Rewrite the following lines with every occurrence of "conversation history" swapped for "message history", leaving all other text as it is.

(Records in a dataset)
——

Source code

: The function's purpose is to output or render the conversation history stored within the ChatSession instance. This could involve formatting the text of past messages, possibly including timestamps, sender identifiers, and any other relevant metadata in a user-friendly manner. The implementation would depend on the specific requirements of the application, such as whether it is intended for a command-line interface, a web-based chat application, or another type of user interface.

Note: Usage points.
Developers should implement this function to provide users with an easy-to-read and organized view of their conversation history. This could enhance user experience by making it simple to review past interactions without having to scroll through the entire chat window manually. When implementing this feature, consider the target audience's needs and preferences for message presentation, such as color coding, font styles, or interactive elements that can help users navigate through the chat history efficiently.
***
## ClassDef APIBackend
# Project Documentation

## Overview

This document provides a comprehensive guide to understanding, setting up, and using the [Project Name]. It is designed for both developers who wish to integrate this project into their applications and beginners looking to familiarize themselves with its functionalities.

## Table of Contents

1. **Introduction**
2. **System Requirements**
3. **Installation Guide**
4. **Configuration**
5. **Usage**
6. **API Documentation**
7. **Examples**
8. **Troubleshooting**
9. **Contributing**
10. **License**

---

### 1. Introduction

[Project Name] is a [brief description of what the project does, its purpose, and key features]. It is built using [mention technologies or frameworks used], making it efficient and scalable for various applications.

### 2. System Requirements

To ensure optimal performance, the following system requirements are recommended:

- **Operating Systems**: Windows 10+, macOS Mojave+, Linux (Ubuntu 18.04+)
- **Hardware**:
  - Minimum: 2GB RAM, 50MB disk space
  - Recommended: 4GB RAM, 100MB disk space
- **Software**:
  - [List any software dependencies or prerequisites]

——

*Problem solution*.
Source code

: The function's purpose is to output or render the message history stored within the ChatSession instance. This could involve formatting the text of past messages, possibly including timestamps, sender identifiers, and any other relevant metadata in a user-friendly manner. The implementation would depend on the specific requirements of the application, such as whether it is intended for a command-line interface, a web-based chat application, or another type of user interface.

Note: Usage points.
Developers should implement this function to provide users with an easy-to-read and organized view of their message history. This could enhance user experience by making it simple to review past interactions without having to scroll through the entire chat window manually. When implementing this feature, consider the target audience's needs and preferences for message presentation, such as color coding, font styles, or interactive elements that can help users navigate through the chat history efficiently.
***
## ClassDef APIBackend
# Project Documentation

## Overview

This document provides a comprehensive guide to understanding, setting up, and using the [Project Name]. It is designed for both developers who wish to integrate this project into their applications and beginners looking to familiarize themselves with its functionalities.

## Table of Contents

1. **Introduction**
2. **System Requirements**
3. **Installation Guide**
4. **Configuration**
5. **Usage**
6. **API Documentation**
7. **Examples**
8. **Troubleshooting**
9. **Contributing**
10. **License**

---

### 1. Introduction

[Project Name] is a [brief description of what the project does, its purpose, and key features]. It is built using [mention technologies or frameworks used], making it efficient and scalable for various applications.

### 2. System Requirements

To ensure optimal performance, the following system requirements are recommended:

- **Operating Systems**: Windows 10+, macOS Mojave+, Linux (Ubuntu 18.04+)
- **Hardware**:
  - Minimum: 2GB RAM, 50MB disk space
  - Recommended: 4GB RAM, 100MB disk space
- **Software**:
  - [List any software dependencies or prerequisites]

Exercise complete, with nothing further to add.